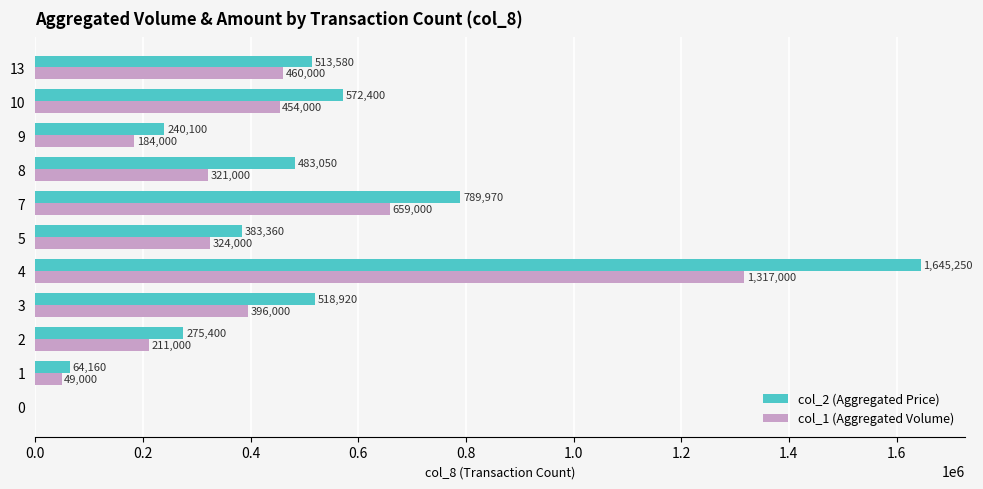

The col_2 (Aggregated Price) series shows 393111 at 2. True or false?

False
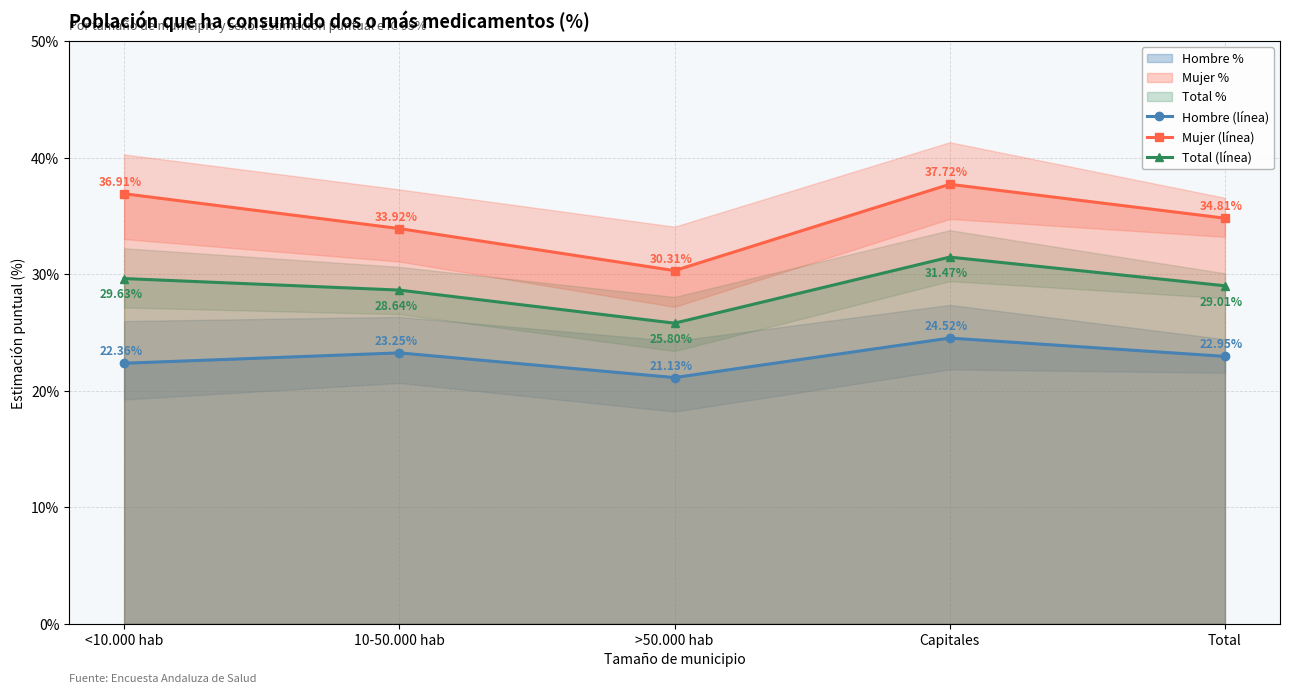

At which category does the chart reach its minimum across all series?

>50.000 hab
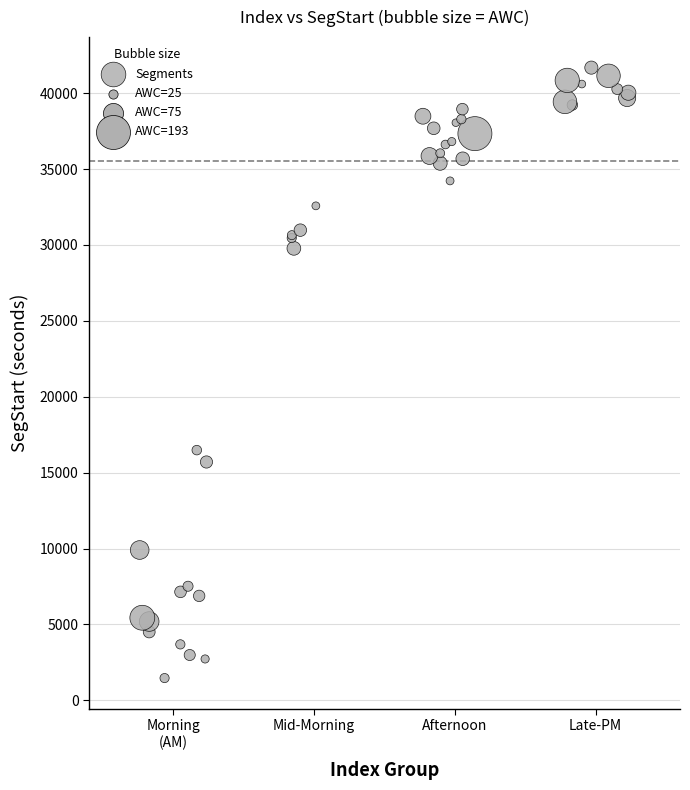

What Y value in the scatter plot is closest to 21573?

16484.0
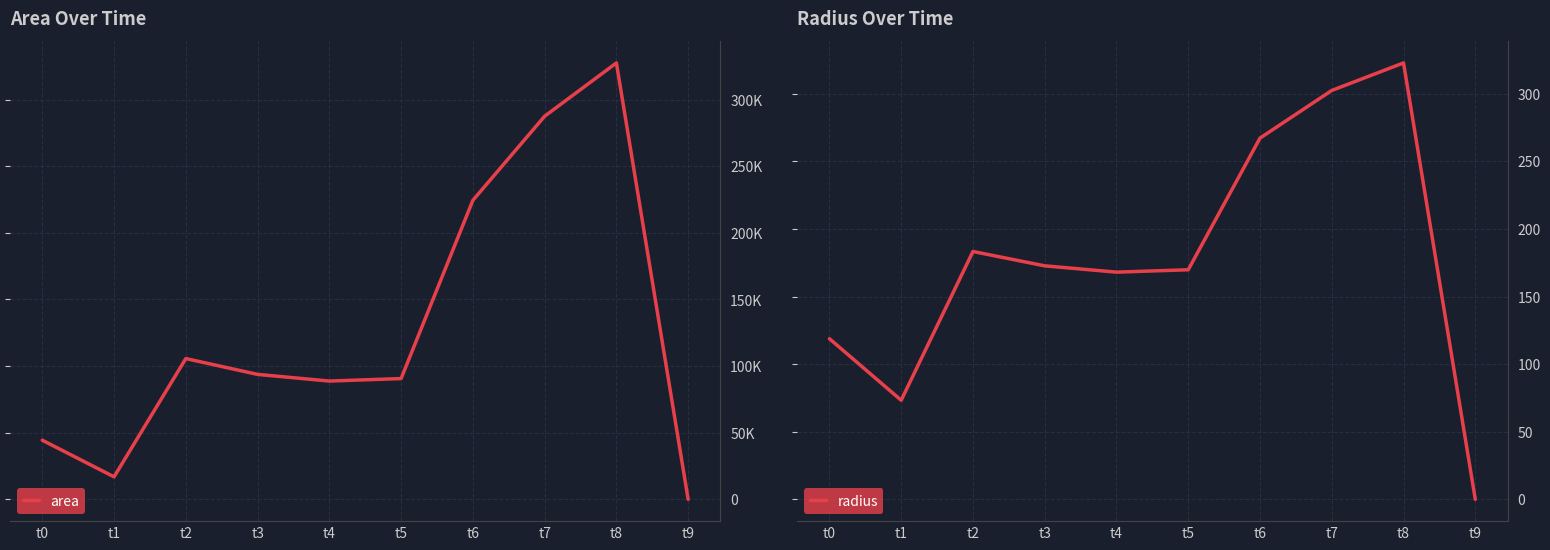

Rank the categories by area value from lowest to highest.

t9, t1, t0, t4, t5, t3, t2, t6, t7, t8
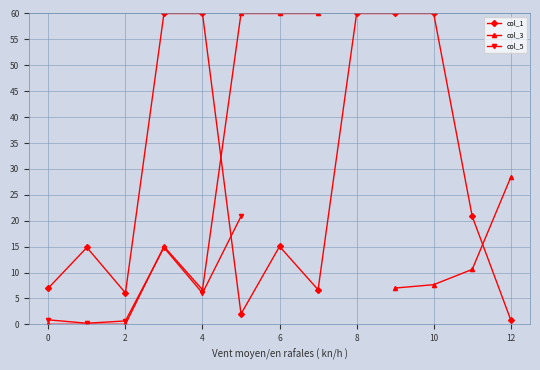

What are all the series names shown in the legend?

col_1, col_3, col_5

......

--- Problem to solve ---
Please rewrite the listing above, swapping "legend" for "key" and keeping everything else the same. Omit the pictures from your copy.

--- Solution below ---
The col_2 (Aggregated Price) series shows 393111 at 2. True or false?

False

At which category does the chart reach its minimum across all series?

>50.000 hab

What Y value in the scatter plot is closest to 21573?

16484.0

Rank the categories by area value from lowest to highest.

t9, t1, t0, t4, t5, t3, t2, t6, t7, t8

What are all the series names shown in the key?

col_1, col_3, col_5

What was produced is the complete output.